Spectral Algorithms for Semi-Supervised Community Detection
Session Number
Project ID: CMPS 13
Advisor(s)
Dr. Julia Gaudio; Northwestern University, Department of Industrial Engineering and Management Sciences
Discipline
Computer Science
Start Date
19-4-2023 9:20 AM
End Date
19-4-2023 9:35 AM
Abstract
Community detection is the problem of identifying groups or clusters of nodes in a network that are more densely connected to each other than to the other clusters. This is an important problem in network analysis and has applications in a wide range of fields, including social networks, biology, and computer science. In 1983, the Stochastic Block Model (SBM) was introduced as a probabilistic model for generating clustered networks. Since then, the SBM has served as a testbed for community detection algorithms and has enhanced our understanding of the fundamental limits of community detection. In many community detection applications, such as tracking protein connections in biology, connecting similar hyperlinks on search engines, or keeping track of friendships on social networks, we may already have prior knowledge of community labels. Such scenarios are modeled by the Semi-Supervised SBM, a model which has received limited attention despite its practical importance. In this work, we investigate efficient algorithms for community detection in the Semi-Supervised SBM under two information models: the erasure model (the erasure model removes edges in a network with a certain probability, then uses the resulting subgraph to infer the community structure) and the flip model (flips edges in a network with a certain probability, rather than removing them). Specifically, we focus on spectral algorithms (a type of algorithm that operates on the spectral properties of a given data set or problem, using eigenvalues or eigenvectors) due to their efficiency. The spectral algorithms first compute the adjacency matrix representation of the given network and find its leading eigenvectors. Nodes are embedded into a low-dimensional space using the leading eigenvectors, then clustered based on proximity. We investigate the empirical performance of spectral algorithms in the erasure and flip models. The results validate the theoretical properties of the algorithms, demonstrating their even for moderately sized networks. Our results suggest that spectral algorithms correctly leverage prior knowledge of community memberships and are promising for use in practical applications.
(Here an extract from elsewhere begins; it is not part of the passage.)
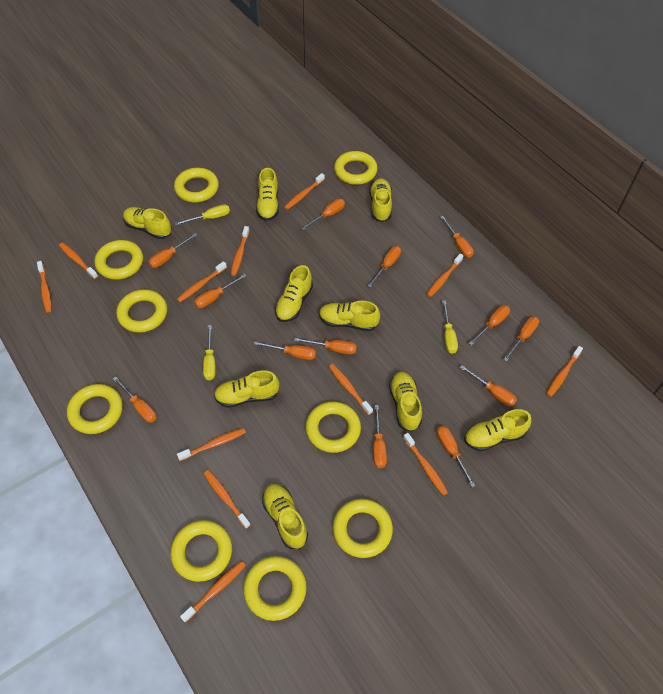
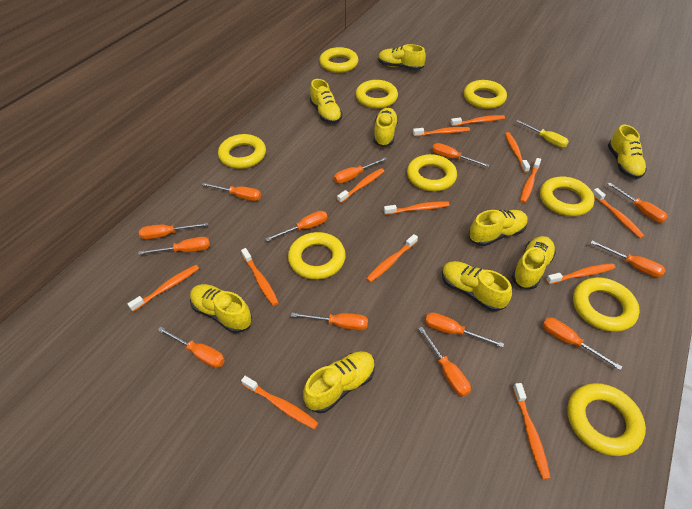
orange toothbrush: 12 -> 13
yellow screwdriver: 3 -> 1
Spectral Algorithms for Semi-Supervised Community Detection
Community detection is the problem of identifying groups or clusters of nodes in a network that are more densely connected to each other than to the other clusters. This is an important problem in network analysis and has applications in a wide range of fields, including social networks, biology, and computer science. In 1983, the Stochastic Block Model (SBM) was introduced as a probabilistic model for generating clustered networks. Since then, the SBM has served as a testbed for community detection algorithms and has enhanced our understanding of the fundamental limits of community detection. In many community detection applications, such as tracking protein connections in biology, connecting similar hyperlinks on search engines, or keeping track of friendships on social networks, we may already have prior knowledge of community labels. Such scenarios are modeled by the Semi-Supervised SBM, a model which has received limited attention despite its practical importance. In this work, we investigate efficient algorithms for community detection in the Semi-Supervised SBM under two information models: the erasure model (the erasure model removes edges in a network with a certain probability, then uses the resulting subgraph to infer the community structure) and the flip model (flips edges in a network with a certain probability, rather than removing them). Specifically, we focus on spectral algorithms (a type of algorithm that operates on the spectral properties of a given data set or problem, using eigenvalues or eigenvectors) due to their efficiency. The spectral algorithms first compute the adjacency matrix representation of the given network and find its leading eigenvectors. Nodes are embedded into a low-dimensional space using the leading eigenvectors, then clustered based on proximity. We investigate the empirical performance of spectral algorithms in the erasure and flip models. The results validate the theoretical properties of the algorithms, demonstrating their even for moderately sized networks. Our results suggest that spectral algorithms correctly leverage prior knowledge of community memberships and are promising for use in practical applications.